Records drawn from a dataset.
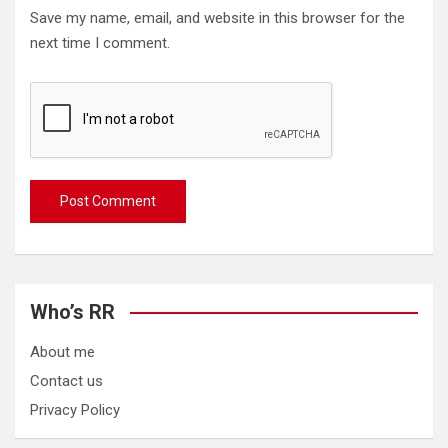
Save my name, email, and website in this browser for the
next time I comment.
Who’s RR
About me
Contact us
Privacy Policy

PROBLEM DESCRIPTION. Look above for the line containing "next time I comment.". Return it and each line after it exactly, through the last line, and nothing more.

RESPONSE AREA.
next time I comment.
Who’s RR
About me
Contact us
Privacy Policy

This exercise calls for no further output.